Data items:
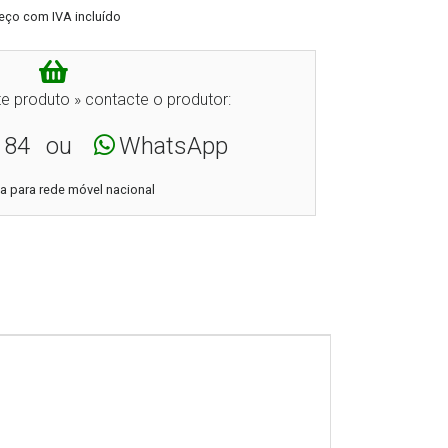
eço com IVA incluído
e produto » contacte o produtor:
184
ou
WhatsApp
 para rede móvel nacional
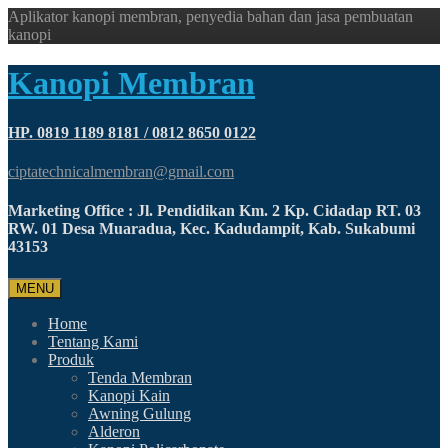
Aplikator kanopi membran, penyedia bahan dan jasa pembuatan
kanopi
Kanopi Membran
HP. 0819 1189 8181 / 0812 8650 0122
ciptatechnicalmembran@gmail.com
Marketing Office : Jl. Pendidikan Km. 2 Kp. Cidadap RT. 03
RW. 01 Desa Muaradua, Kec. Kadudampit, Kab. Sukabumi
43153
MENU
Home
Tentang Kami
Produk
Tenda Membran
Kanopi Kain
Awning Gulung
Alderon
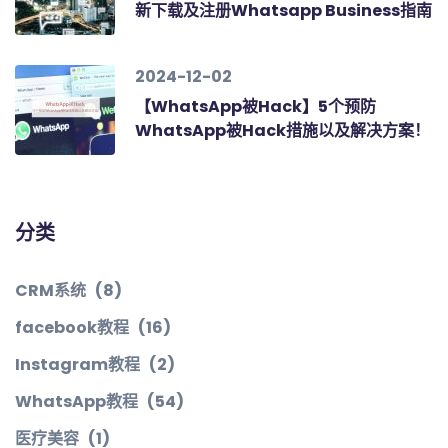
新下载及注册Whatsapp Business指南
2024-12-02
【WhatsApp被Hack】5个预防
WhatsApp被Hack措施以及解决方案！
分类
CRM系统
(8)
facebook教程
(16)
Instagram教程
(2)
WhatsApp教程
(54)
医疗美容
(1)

Task directions:
Go through all the data above and swap "Awning Gulung" for "Awning Lipat" wherever it appears, leaving every other word unchanged. Give back only the text, without the pictures.

Answer space:
eço com IVA incluído
e produto » contacte o produtor:
184
ou
WhatsApp
 para rede móvel nacional
Aplikator kanopi membran, penyedia bahan dan jasa pembuatan
kanopi
Kanopi Membran
HP. 0819 1189 8181 / 0812 8650 0122
ciptatechnicalmembran@gmail.com
Marketing Office : Jl. Pendidikan Km. 2 Kp. Cidadap RT. 03
RW. 01 Desa Muaradua, Kec. Kadudampit, Kab. Sukabumi
43153
MENU
Home
Tentang Kami
Produk
Tenda Membran
Kanopi Kain
Awning Lipat
Alderon
新下载及注册Whatsapp Business指南
2024-12-02
【WhatsApp被Hack】5个预防
WhatsApp被Hack措施以及解决方案！
分类
CRM系统
(8)
facebook教程
(16)
Instagram教程
(2)
WhatsApp教程
(54)
医疗美容
(1)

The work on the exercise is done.